What Shaun Carney points to – as does Rupert Murdoch – is that the business of getting news is not free. As economist Tyler Cowen puts it, all of the major news providers have found that their revenues are falling below their average costs curves, and they are not prepared to make losses indefinitely. The problems are that no-one knows what the price should be, what is the best approach to charging (subscriptions, pay-per-view, freemiums, or what?), or whether enough consumers will pay to offset the losses arising from those who will inevitably opt out once some form of charging for news is introduced.

At this point, two further complications emerge. One is the possibility that new opportunities may emerge for commercially viable free news services that capture the convenience users who opt out of pay models. This may be a new provider who also captures the imaginations of those who are now vocally critical of what they term the "mainstream media", and who access sites such as The Huffington Post in the U.S.

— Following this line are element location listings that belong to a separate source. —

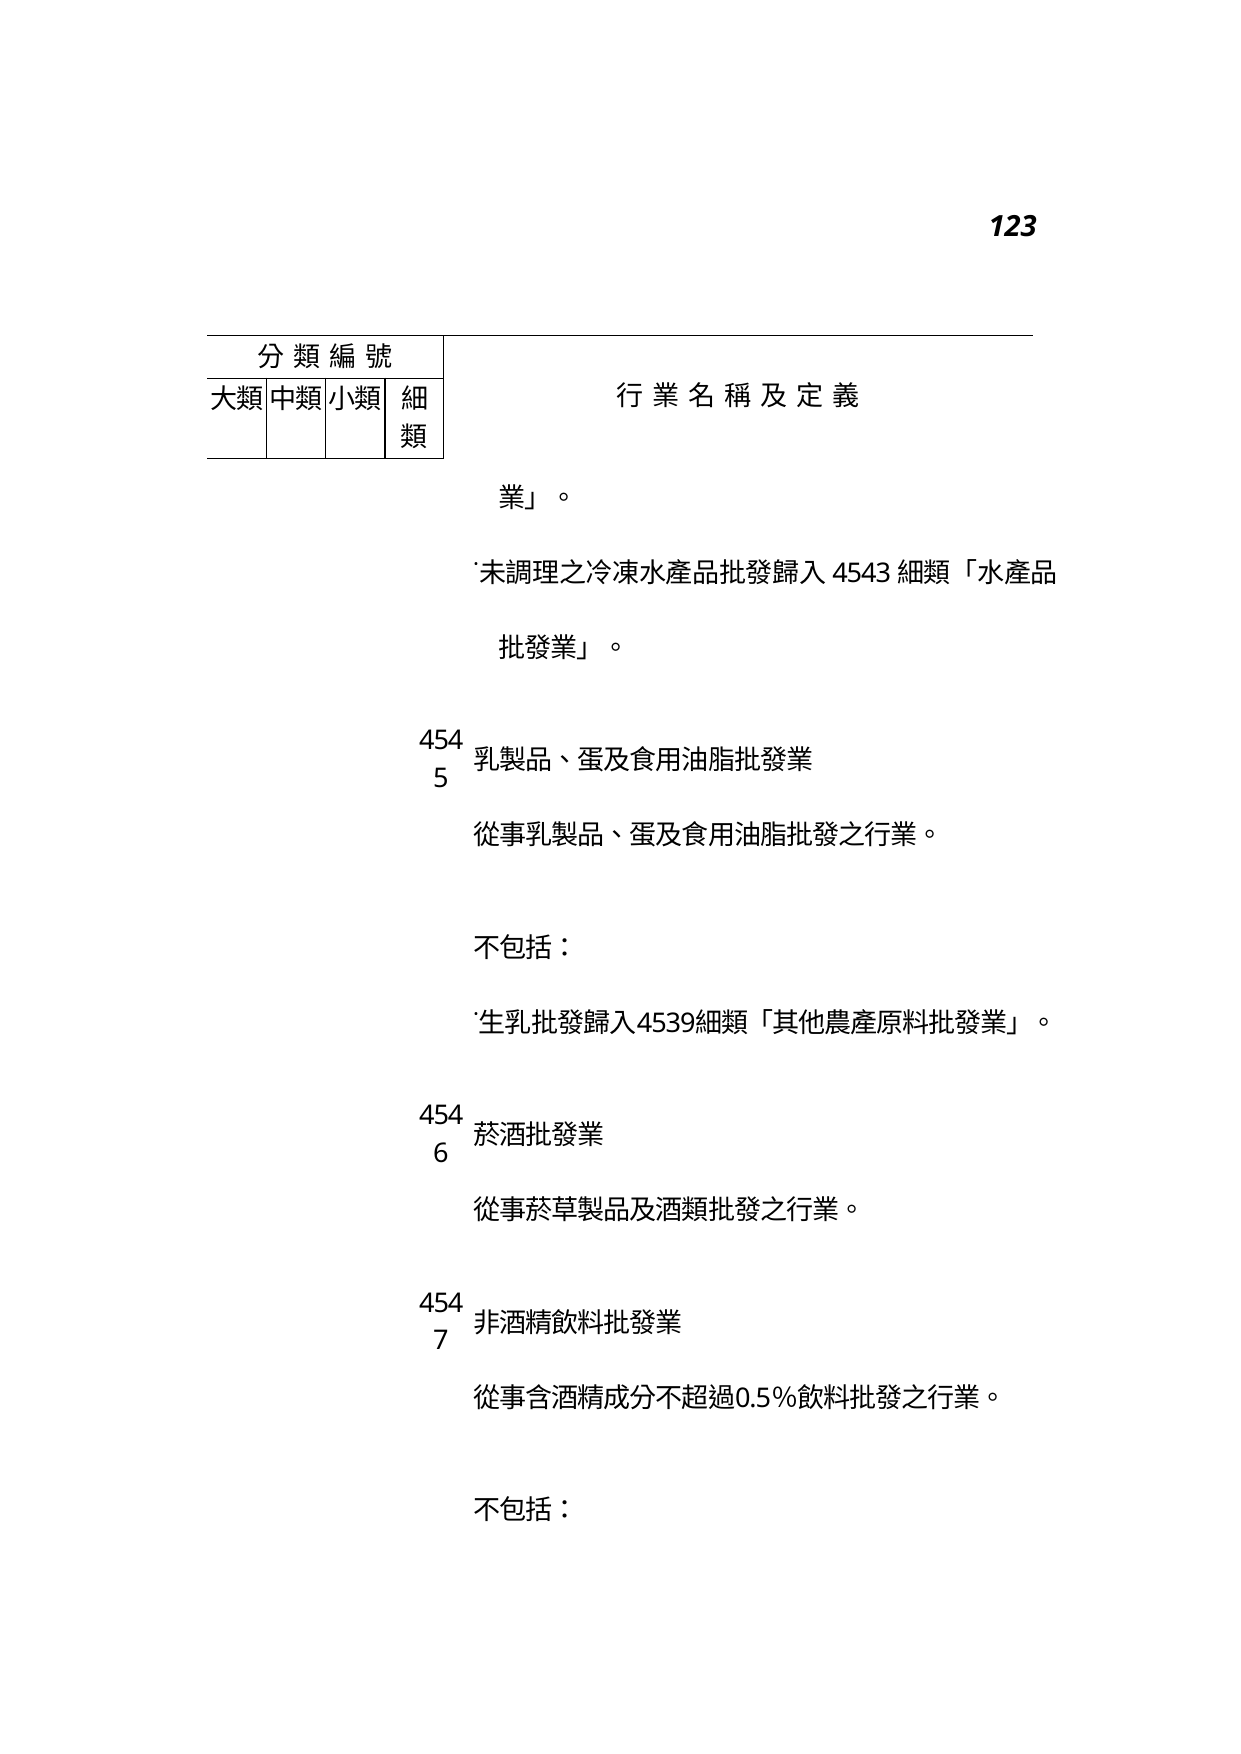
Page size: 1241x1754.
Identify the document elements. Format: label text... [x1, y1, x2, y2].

table_cell 菸酒批發業 從事菸草製品及酒類批發之行業。 [470, 1095, 1060, 1283]
table_cell [412, 458, 470, 720]
table_cell [233, 459, 292, 720]
table_cell 乳製品、蛋及食用油脂批發業 從事乳製品、蛋及食用油脂批發之行業。 不包括： ˙生乳批發歸入4539細類「其他農產原料批發業」。 [470, 720, 1060, 1095]
table_cell [207, 1095, 233, 1283]
table_cell [351, 459, 412, 720]
table_cell 非酒精飲料批發業 從事含酒精成分不超過0.5％飲料批發之行業。 不包括： [470, 1283, 1060, 1545]
table_cell [351, 1283, 412, 1545]
table_cell [233, 1283, 292, 1545]
table_cell 大類 [207, 379, 266, 458]
table_cell 4547 [412, 1283, 470, 1545]
table_cell 中類 [267, 379, 325, 458]
table_cell 小類 [326, 379, 384, 458]
table_cell [293, 1095, 351, 1283]
table_cell [233, 720, 292, 1095]
table_cell [293, 1283, 351, 1545]
table_cell [293, 459, 351, 720]
table_cell [351, 1095, 412, 1283]
table_header 分 類 編 號 [207, 336, 443, 378]
table_cell 4545 [412, 720, 470, 1095]
table_cell [207, 459, 233, 720]
table_header [1033, 335, 1060, 378]
table_cell [233, 1095, 292, 1283]
table_cell [351, 720, 412, 1095]
table_cell 業」。 ˙未調理之冷凍水產品批發歸入4543細類「水產品批發業」。 [470, 458, 1060, 720]
table_cell [207, 1283, 233, 1545]
table_cell [1033, 378, 1060, 458]
table_cell 細類 [386, 379, 443, 458]
table_cell [293, 720, 351, 1095]
table_cell 4546 [412, 1095, 470, 1283]
table_cell [207, 720, 233, 1095]
table_header 行 業 名 稱 及 定 義 [444, 336, 1032, 458]
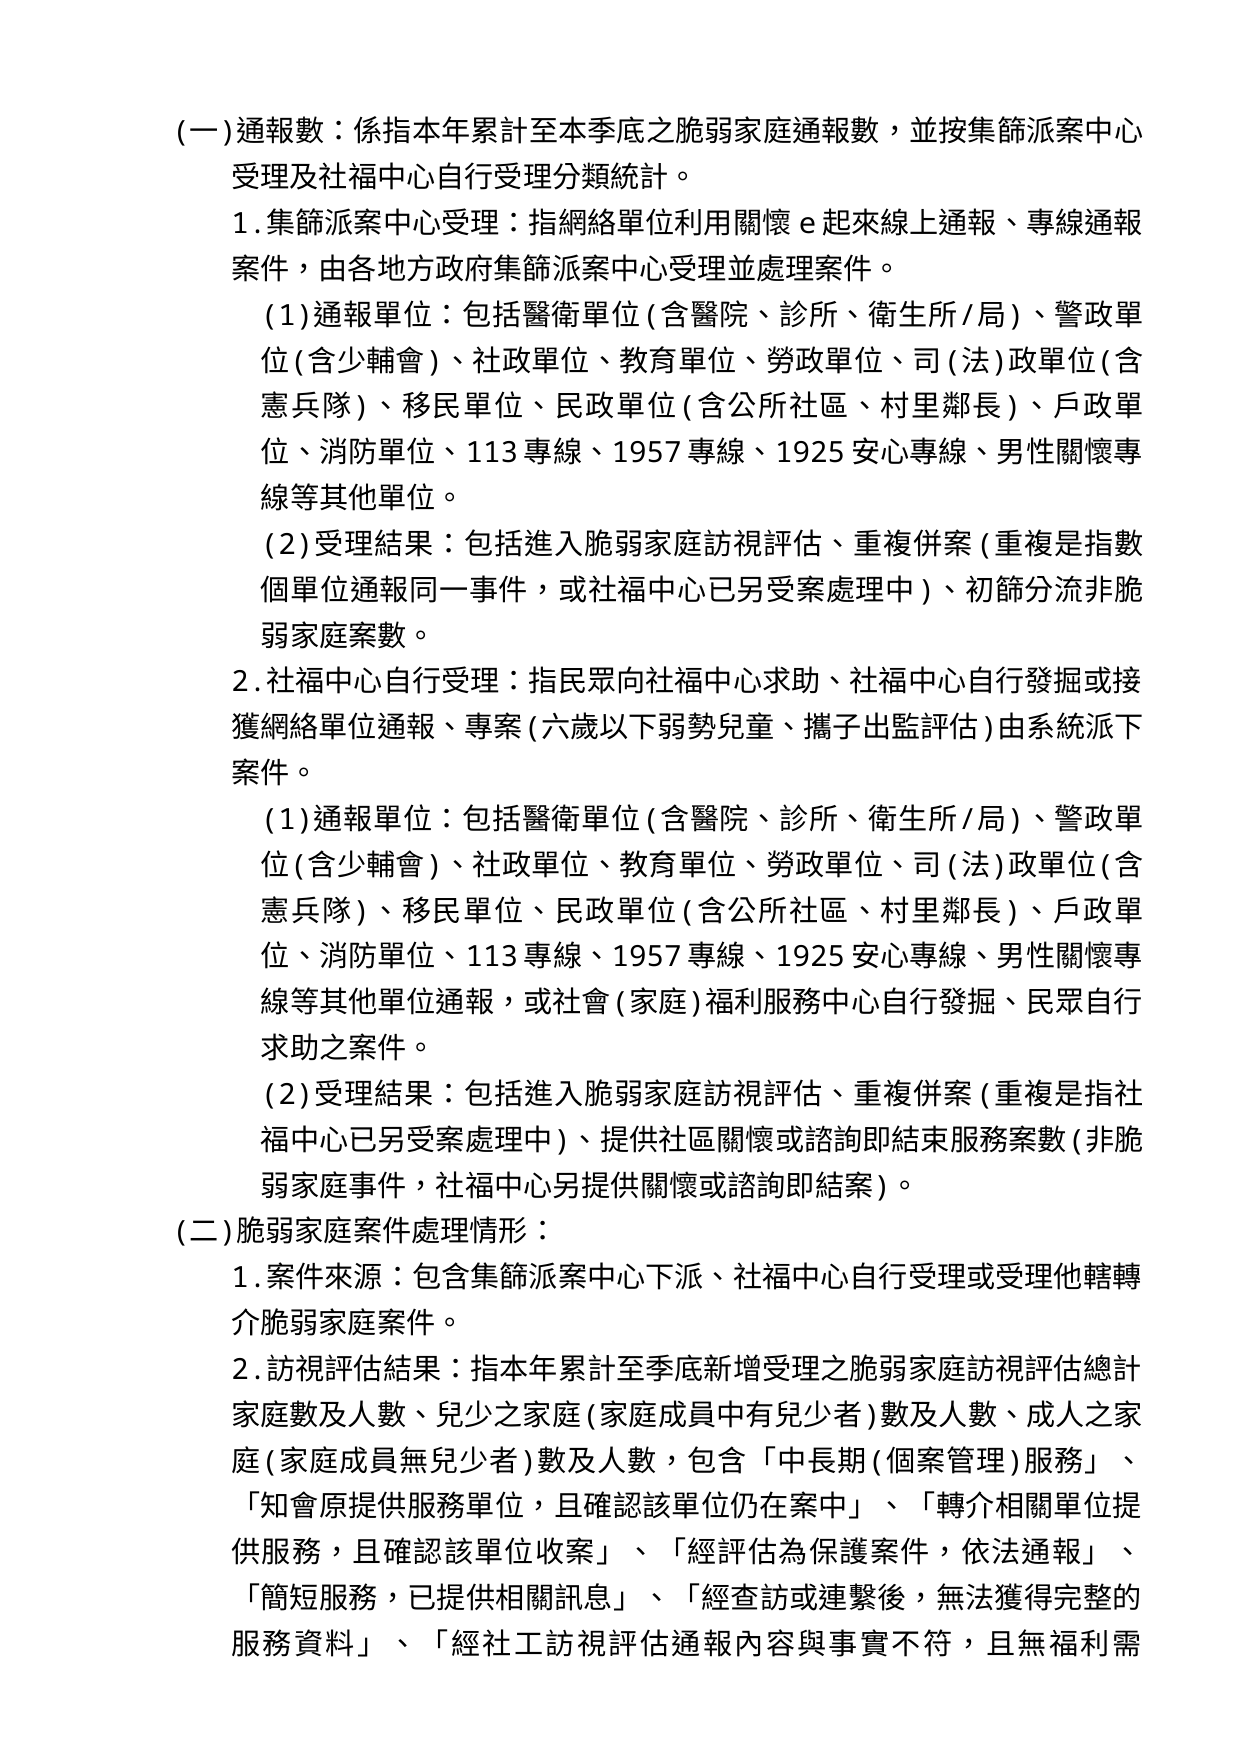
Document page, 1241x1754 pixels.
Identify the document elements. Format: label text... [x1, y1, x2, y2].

table_header 統計資料背景說明 資料種類：社會福利服務統計 資料項目：桃園市脆弱家庭關懷輔導處遇服務執行概況 一、發布及編製機關單位 ＊發布機關、單位：桃園市政府社會局會計室 ＊編製單位：桃園市政府社會局社會工作科 ＊聯絡電話：(03)3322101#6444 ＊傳真：(03)3348721 ＊電子信箱：10025558@mail.tycg.gov.tw 二、發布形式 ＊口頭： ( )記者會或說明會 ＊書面： ( )新聞稿 ( )報表 ( )書刊，刊名： ＊電子媒體： ( )線上書刊及資料庫， 網址： ( )磁片 ( )光碟片 (√)其他 Open Document File (odf)、Portable Document Format (pdf) 或Excel檔案。 三、資料範圍、週期及時效 ＊統計地區範圍及對象：凡本市依據兒童及少年福利與權益保障法第54條及強化社會安全網計畫，對接獲通報脆弱家庭案件，均為統計對象。 ＊統計標準時間： (一) 「二、脆弱家庭案件處理情形\尚評估中」、「三、中長期(個案管理)服務案件\處理情形」：第1季以1至3月底、第2季以4至6月底、第3季以7至9月底、第4季以10至12月底之事實為準。 (二)餘各項：第1季以1至3月底、第2季以1至6月底、第3季以1至9月底、第4季以1至12月底之事實為準。 ＊統計項目定義： (一)通報數：係指本年累計至本季底之脆弱家庭通報數，並按集篩派案中心受理及社福中心自行受理分類統計。 1.集篩派案中心受理：指網絡單位利用關懷e起來線上通報、專線通報案件，由各地方政府集篩派案中心受理並處理案件。 (1)通報單位：包括醫衛單位(含醫院、診所、衛生所/局)、警政單位(含少輔會)、社政單位、教育單位、勞政單位、司(法)政單位(含憲兵隊)、移民單位、民政單位(含公所社區、村里鄰長)、戶政單位、消防單位、113專線、1957專線、1925安心專線、男性關懷專線等其他單位。 (2)受理結果：包括進入脆弱家庭訪視評估、重複併案(重複是指數個單位通報同一事件，或社福中心已另受案處理中)、初篩分流非脆弱家庭案數。 2.社福中心自行受理：指民眾向社福中心求助、社福中心自行發掘或接獲網絡單位通報、專案(六歲以下弱勢兒童、攜子出監評估)由系統派下案件。 (1)通報單位：包括醫衛單位(含醫院、診所、衛生所/局)、警政單位(含少輔會)、社政單位、教育單位、勞政單位、司(法)政單位(含憲兵隊)、移民單位、民政單位(含公所社區、村里鄰長)、戶政單位、消防單位、113專線、1957專線、1925安心專線、男性關懷專線等其他單位通報，或社會(家庭)福利服務中心自行發掘、民眾自行求助之案件。 (2)受理結果：包括進入脆弱家庭訪視評估、重複併案(重複是指社福中心已另受案處理中)、提供社區關懷或諮詢即結束服務案數(非脆弱家庭事件，社福中心另提供關懷或諮詢即結案)。 (二)脆弱家庭案件處理情形： 1.案件來源：包含集篩派案中心下派、社福中心自行受理或受理他轄轉介脆弱家庭案件。 2.訪視評估結果：指本年累計至季底新增受理之脆弱家庭訪視評估總計家庭數及人數、兒少之家庭(家庭成員中有兒少者)數及人數、成人之家庭(家庭成員無兒少者)數及人數，包含「中長期(個案管理)服務」、「知會原提供服務單位，且確認該單位仍在案中」、「轉介相關單位提供服務，且確認該單位收案」、「經評估為保護案件，依法通報」、「簡短服務，已提供相關訊息」、「經查訪或連繫後，無法獲得完整的服務資料」、「經社工訪視評估通報內容與事實不符，且無福利需求」、「個案已出境」、「其他」、「尚評估中」。 (三)中長期(個案管理)服務案件： 1.處理情形：按「前季已服務並於本季持續服務案件」(舊案)、「本季新增案件」(新案)分。其次按「於本季結案數」、「下一季持續服務案件數」分。 2.家庭脆弱性面向：社工員評估其脆弱性面向分為6大類(可複選)之家庭數，包含「家庭經濟陷困需接受協助」、「家庭支持系統變化需接受協助」、「家庭關係衝突或疏離需接受協助」、「兒少發展不利處境需接受協助」、「家庭成員有不利處境需接受協助」、「個人生活適應困難需接受協助」。 ＊統計單位：件、個、人。 ＊統計分類： (一)通報數：按「集篩派案中心受理」、「社福中心自行受理」分；其次按「通報單位」、「受理結果」分。 (二)脆弱家庭案件處理情形：按「案件來源」、「訪視評估結果」分。 (三)中長期(個案管理)服務案件：按「處理情形」、「家庭脆弱性面向」分。 ＊發布週期(指資料編製或產生之頻率，如月、季、年等)：季。 ＊時效(指統計標準時間至資料發布時間之間隔時間)：2個月又5日。 ＊資料變革：無。 四、公開資料發布訊息 ＊預告發布日期(含預告方式及週期)：每季終了後2個月又5日(遇假日順延)以報表、網際網路發布。 ＊同步發送單位(說明資料發布時同步發送之單位或可同步查得該資料之網址)：衛生福利部統計處、桃園市政府主計處。 五、資料品質 ＊統計指標編製方法與資料來源說明：依據本府轄區內脆弱家庭資料彙整。 ＊統計資料交叉查核及確保資料合理性之機制(說明各項資料之相互關係及不同資料來源之相關統計差異性)： 通報來源：各通報來源件數之總和=「總計」。 六、須注意及預定改變之事項(說明預定修正之資料、定義、統計方法等及其修正原因)：無。 七、其他事項：無。 [98, 105, 1155, 1663]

The second is that it is unlikely that the public service media providers – ABC, BBC, SBS, NPR etc. – will charge for news, as it is contrary to their Charter obligations of providing universal access. At any rate, I doubt that Shaun Carney is right that consumers will simply accept paying for what they are currently getting for free simply because they recognise the costs that exist for the established news providers.

3 comments:

Unknown said...

I agree with the basic premise and we only need to look at the degree to which "news" gives way to "content" in MSM over the last decade, because that's the only thing you can make any money out of. How much of a copy of the Age is news?

Online, content (style, real estate, human interest, sport, opinion, motoring, jobs - most of your paper) is disaggregated and niche. Business content is worth money, because it makes money. I think everything else will be a) led by niche portals or b) delivered freely by amateurs

Terry Flew said...

That would point towards the unravelling of news brands towards multiple niche publications. Its a bot like how network news in the US is now watched by barely 10% of the population, compared to 70-80% back in the 1970s.

Mikhail Silverwood said...

Rupert Murdoch is your classic capitalist: he wants to make money any way he can; he will pursue all the means he has to make sure people pay for every service, not allowing any level of price-less-ness.
If Murdoch was in charge of government, he would get rid of free-to-air television and radio: this would force people to pay money for even the most basic forms of entertainment and news following.
Murdoch would try to block out the sun - which we get for free - forcing people to pay for electricity 24/7 for heat and light.